* [Task instructions]:
Copy out, exactly as given, every line from the line with "Annotated regions visible" to the end of the listing, both of those lines included.

* [Recorded data]:
----

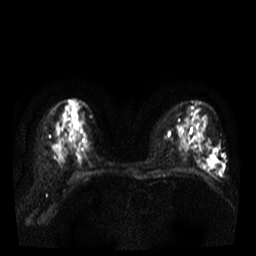
Breast MRI, one axial slice; slice 22 of 38 in the series (ordered by position); diffusion-weighted series; image 2 of 4 stored at this slice position (different b-values; order by instance number); 3 T; 5 mm slice thickness; 256 × 256 image matrix, field of view 320 × 320 mm. Female patient.
Annotated regions visible in this slice (outlined manually by an expert reader):
- tumour on diffusion-weighted imaging: box from (x=208, y=156) to (x=218, y=168) px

----

* [Reply]:
Annotated regions visible in this slice (outlined manually by an expert reader):
- tumour on diffusion-weighted imaging: box from (x=208, y=156) to (x=218, y=168) px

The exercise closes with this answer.